Documentfragment:
========
• No results found

Vooruitblik: een onderzoeksagenda voor komende jaren

Deel IV: conclusie en vooruitblik

9. Vooruitblik: een onderzoeksagenda voor komende jaren

De tien denkrichtingen uit hoofdstuk 8 geven aanleiding tot een onderzoeksagenda voor de komende jaren. Daarom sluiten we deze studie af met de presentatie van een aantal onderzoeksperspectieven. De eerste is gericht op het in kaart brengen van multiprobleemsystemen. De tweede richt zich op de systeemdynamiek, namelijk de beweging, zelforganisatie en co-evolutie in het systeem en hoe deze beïnvloed worden door de inspanningen van grenswerkers.

Het multiprobleemsysteem

Het vraagstuk multiprobleemgezinnen is gebaat bij een systemische blik, die de samenhang van problemen en betrokkenen in kaart brengt. Zo zijn in hoofdstuk 5 verschillende systeemniveaus beschreven in hun onderlinge samenhang. Tegelijkertijd zijn deze systeemniveaus beschreven vanuit een redelijk klassiek beeld. Zo zijn gezinnen niet zo eenduidig en constant over tijd als de eerdere beschrijving doet vermoeden. Denk aan samengestelde gezinnen of tweedegraads familieleden, zoals een oma, die onderdeel zijn van het gezin. Een belangrijk inzicht uit de complexiteitswetenschappen is dat de grenzen van een systeem, zoals een gezin, het beste van binnenuit kunnen worden gedefinieerd en niet op voorhand en van buitenaf. Dit betekent dat het van belang is het systeem af te bakenen naar wat de elementen binnen een systeem als relevante grenzen ervaren.
========
Opgeslagen gegevens:
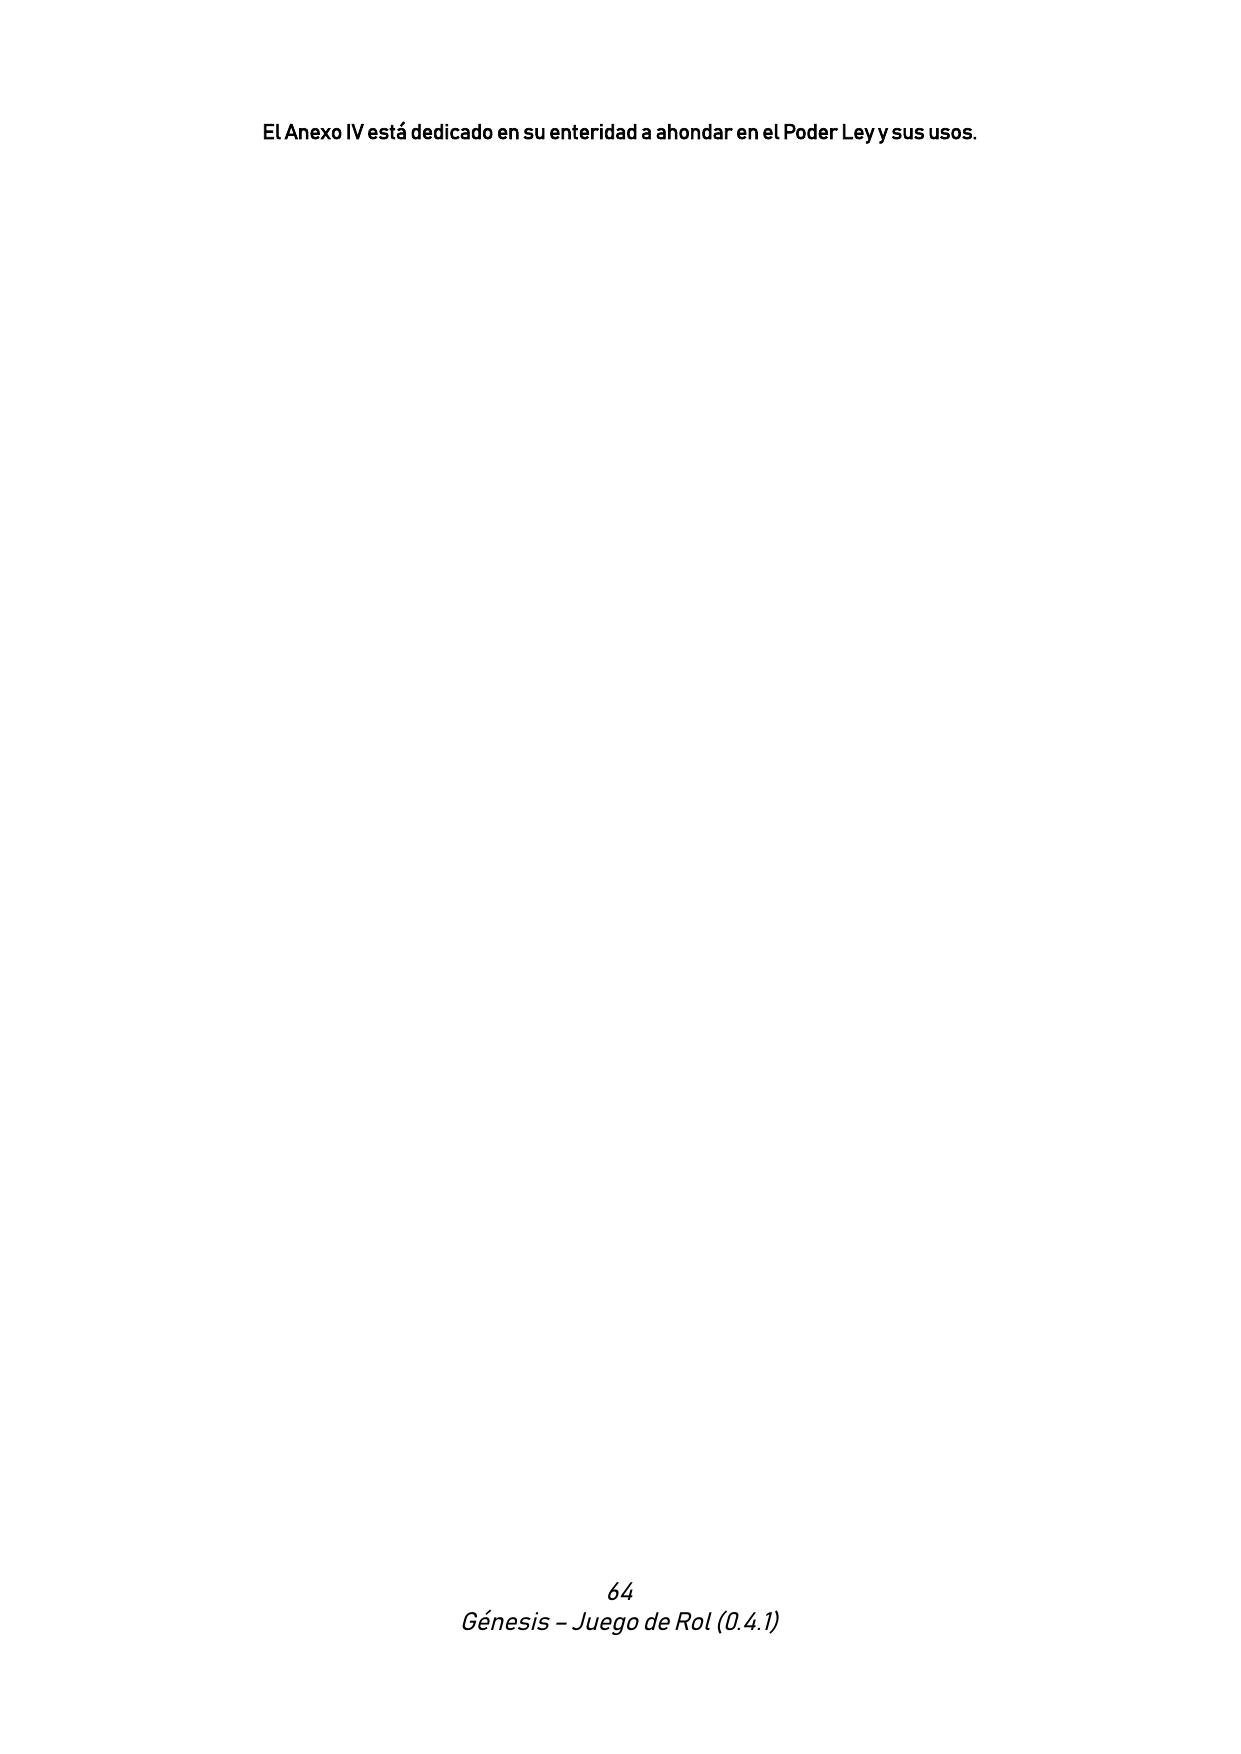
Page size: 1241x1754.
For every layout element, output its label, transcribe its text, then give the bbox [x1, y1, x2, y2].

text El Anexo IV está dedicado en su enteridad a ahondar en el Poder Ley y sus usos. [118, 118, 1122, 143]
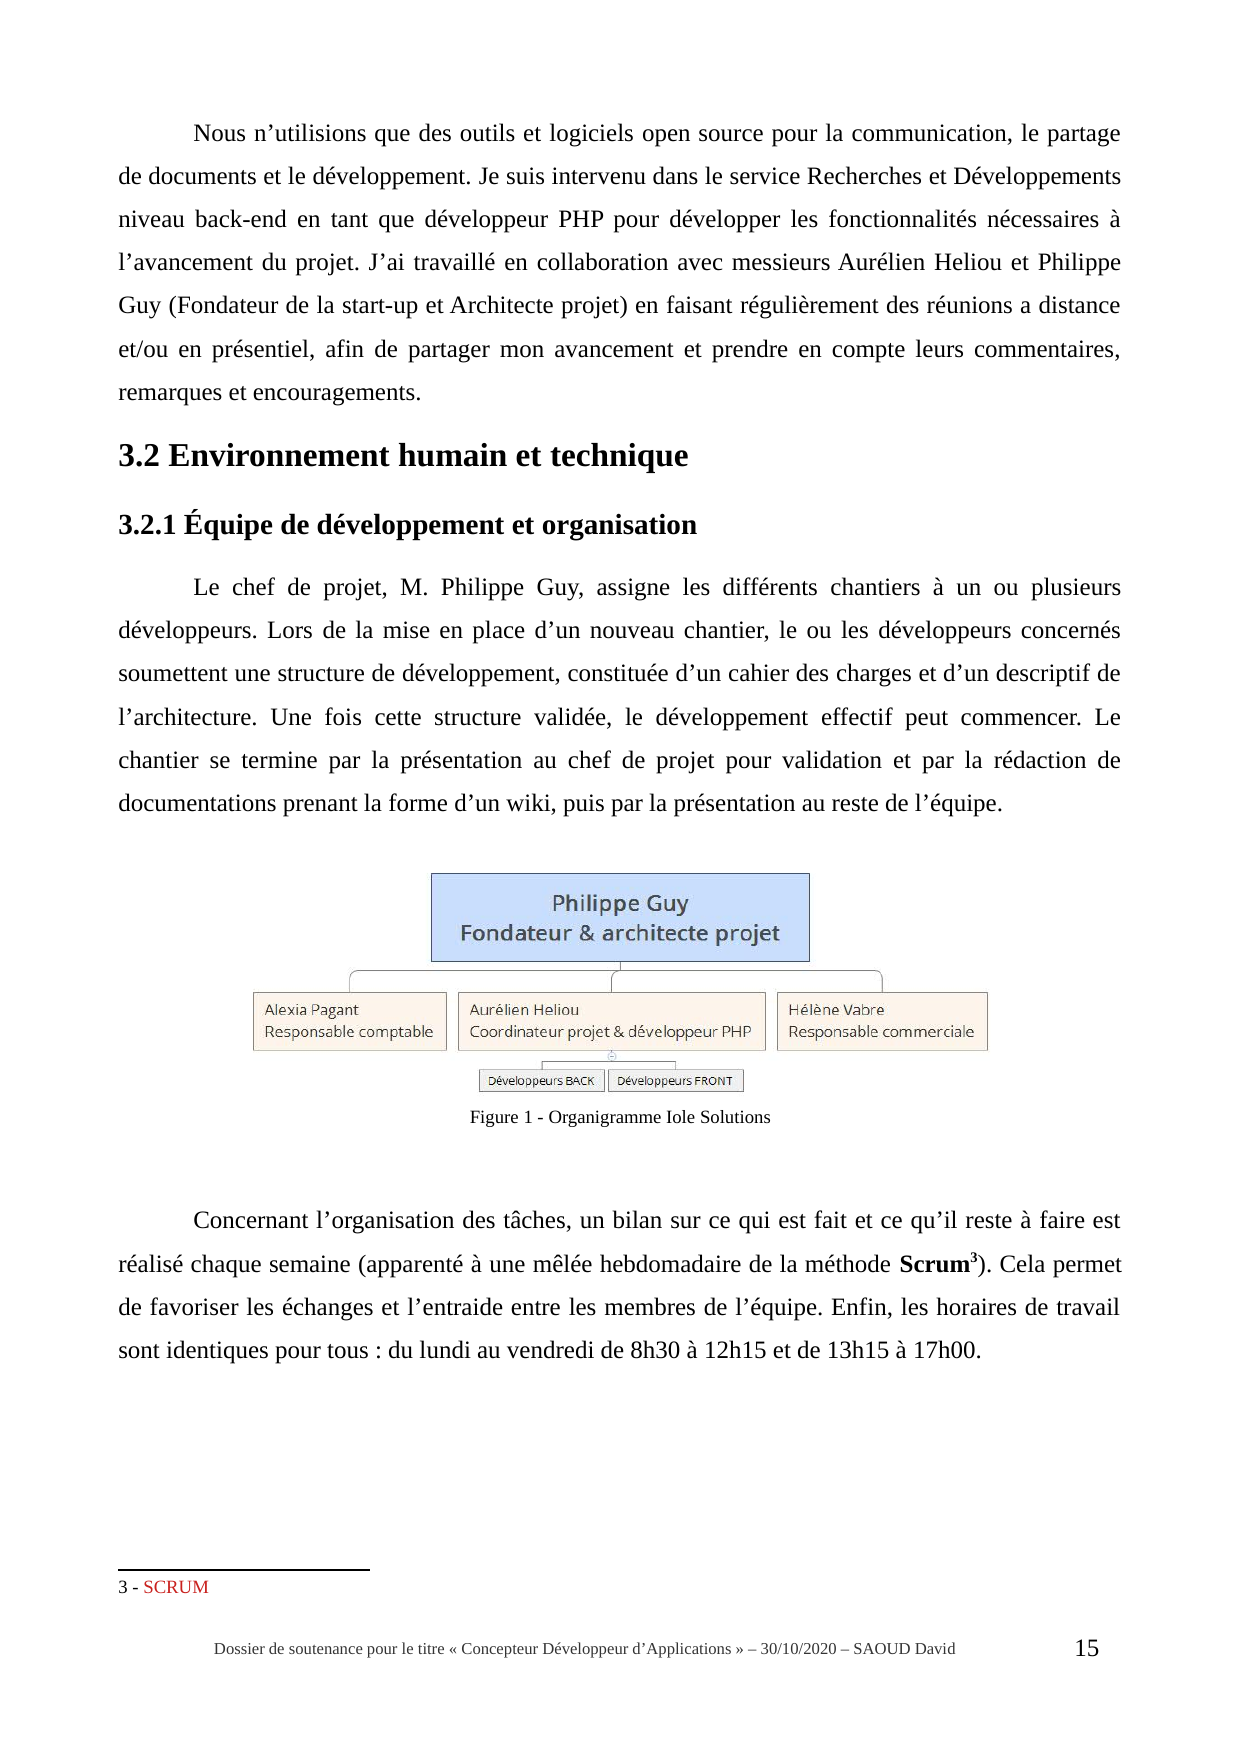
========
Doel:
Herhaal het volledige documentfragment woord voor woord, zonder iets weg te laten of te veranderen.

Resultaat:
• No results found

Vooruitblik: een onderzoeksagenda voor komende jaren

Deel IV: conclusie en vooruitblik

9. Vooruitblik: een onderzoeksagenda voor komende jaren

De tien denkrichtingen uit hoofdstuk 8 geven aanleiding tot een onderzoeksagenda voor de komende jaren. Daarom sluiten we deze studie af met de presentatie van een aantal onderzoeksperspectieven. De eerste is gericht op het in kaart brengen van multiprobleemsystemen. De tweede richt zich op de systeemdynamiek, namelijk de beweging, zelforganisatie en co-evolutie in het systeem en hoe deze beïnvloed worden door de inspanningen van grenswerkers.

Het multiprobleemsysteem

Het vraagstuk multiprobleemgezinnen is gebaat bij een systemische blik, die de samenhang van problemen en betrokkenen in kaart brengt. Zo zijn in hoofdstuk 5 verschillende systeemniveaus beschreven in hun onderlinge samenhang. Tegelijkertijd zijn deze systeemniveaus beschreven vanuit een redelijk klassiek beeld. Zo zijn gezinnen niet zo eenduidig en constant over tijd als de eerdere beschrijving doet vermoeden. Denk aan samengestelde gezinnen of tweedegraads familieleden, zoals een oma, die onderdeel zijn van het gezin. Een belangrijk inzicht uit de complexiteitswetenschappen is dat de grenzen van een systeem, zoals een gezin, het beste van binnenuit kunnen worden gedefinieerd en niet op voorhand en van buitenaf. Dit betekent dat het van belang is het systeem af te bakenen naar wat de elementen binnen een systeem als relevante grenzen ervaren.